* [Records supplied]:

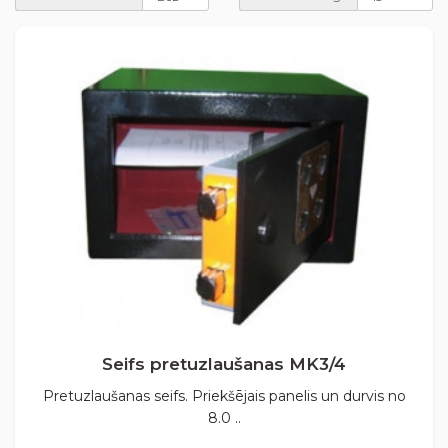
Seifs pretuzlaušanas MK3/4
Pretuzlaušanas seifs. Priekšējais panelis un durvis no
8.0 ..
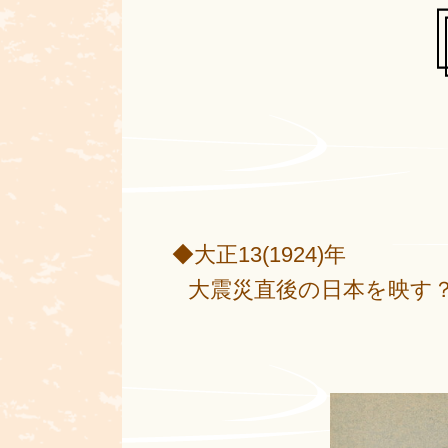
◆大正13(1924)年
大震災直後の日本を映す？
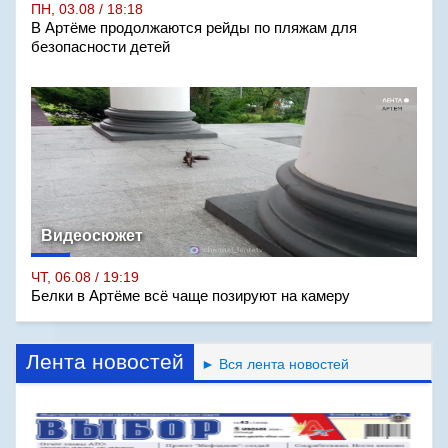
ПН, 03.08 / 18:18
В Артёме продолжаются рейды по пляжам для
безопасности детей
Видеосюжет
ЧТ, 06.08 / 19:19
Белки в Артёме всё чаще позируют на камеру
Лента новостей
► Вся лента новостей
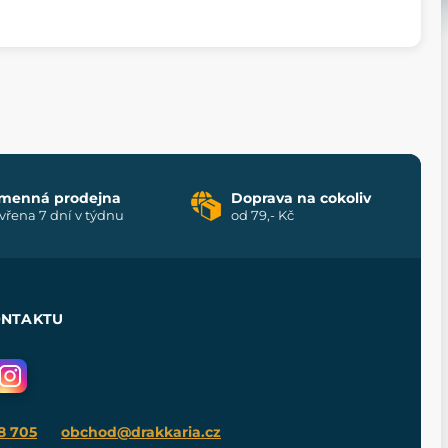
menná prodejna
Doprava na cokoliv
vřena 7 dní v týdnu
od 79,- Kč
ONTAKTU
8 705
obchod@drakkaria.cz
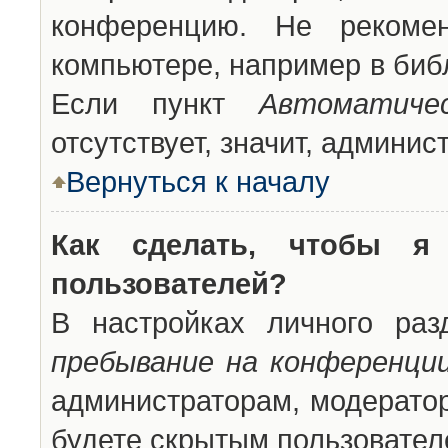
конференцию. Не рекоме
компьютере, например в библ
Если пункт
Автоматиче
отсутствует, значит, админи
Вернуться к началу
Как сделать, чтобы я
пользователей?
В настройках личного ра
пребывание на конференци
администраторам, модератор
будете скрытым пользовател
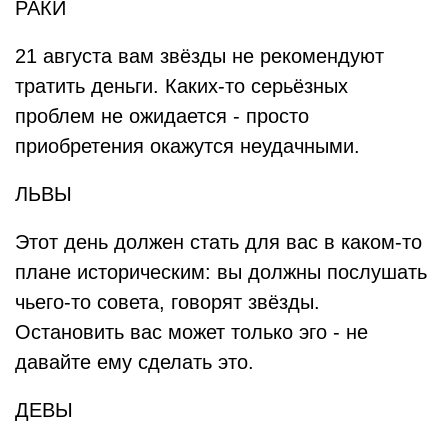
РАКИ
21 августа вам звёзды не рекомендуют
тратить деньги. Каких-то серьёзных
проблем не ожидается - просто
приобретения окажутся неудачными.
ЛЬВЫ
Этот день должен стать для вас в каком-то
плане историческим: вы должны послушать
чьего-то совета, говорят звёзды.
Остановить вас может только эго - не
давайте ему сделать это.
ДЕВЫ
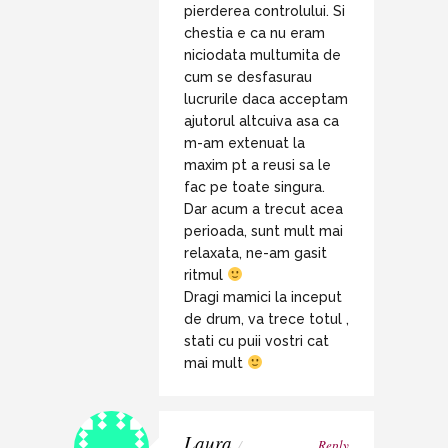
pierderea controlului. Si
chestia e ca nu eram
niciodata multumita de
cum se desfasurau
lucrurile daca acceptam
ajutorul altcuiva asa ca
m-am extenuat la
maxim pt a reusi sa le
fac pe toate singura.
Dar acum a trecut acea
perioada, sunt mult mai
relaxata, ne-am gasit
ritmul
Dragi mamici la inceput
de drum, va trece totul ,
stati cu puii vostri cat
mai mult
Laura
/
Reply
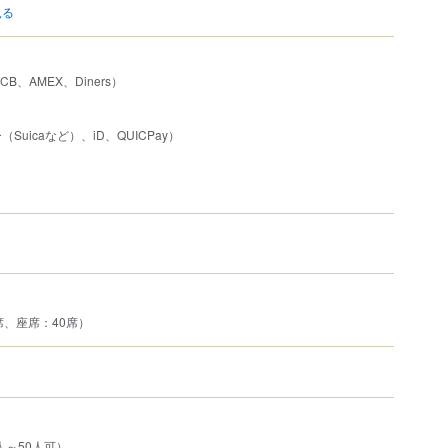
見る
JCB、AMEX、Diners）
uicaなど）、iD、QUICPay）
）
席、座席：40席）
人～50人可）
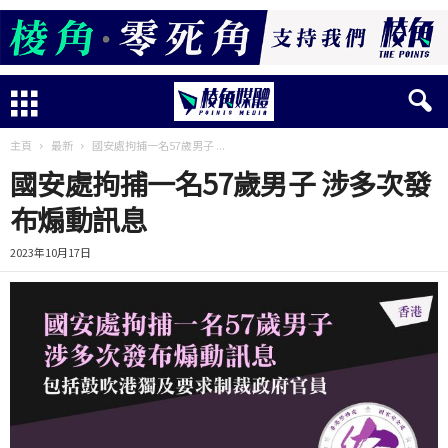
主頁
最新
國安處拘捕一名57歲男子 ...
國安處拘捕一名57歲男子 涉多次發
布煽動訊息
2023年10月17日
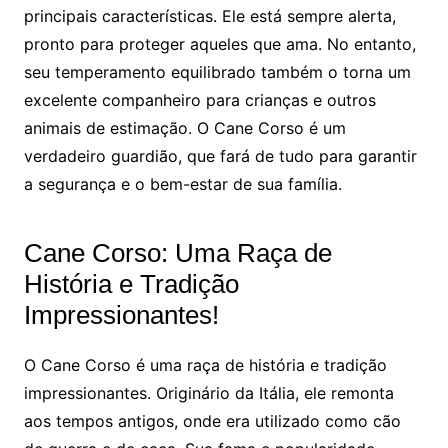
principais características. Ele está sempre alerta,
pronto para proteger aqueles que ama. No entanto,
seu temperamento equilibrado também o torna um
excelente companheiro para crianças e outros
animais de estimação. O Cane Corso é um
verdadeiro guardião, que fará de tudo para garantir
a segurança e o bem-estar de sua família.
Cane Corso: Uma Raça de
História e Tradição
Impressionantes!
O Cane Corso é uma raça de história e tradição
impressionantes. Originário da Itália, ele remonta
aos tempos antigos, onde era utilizado como cão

* [Exercise directions]: Count the lines in the listing above that contain the string "Cane", with case counting, and give only that number.

* [Output of the task]: 3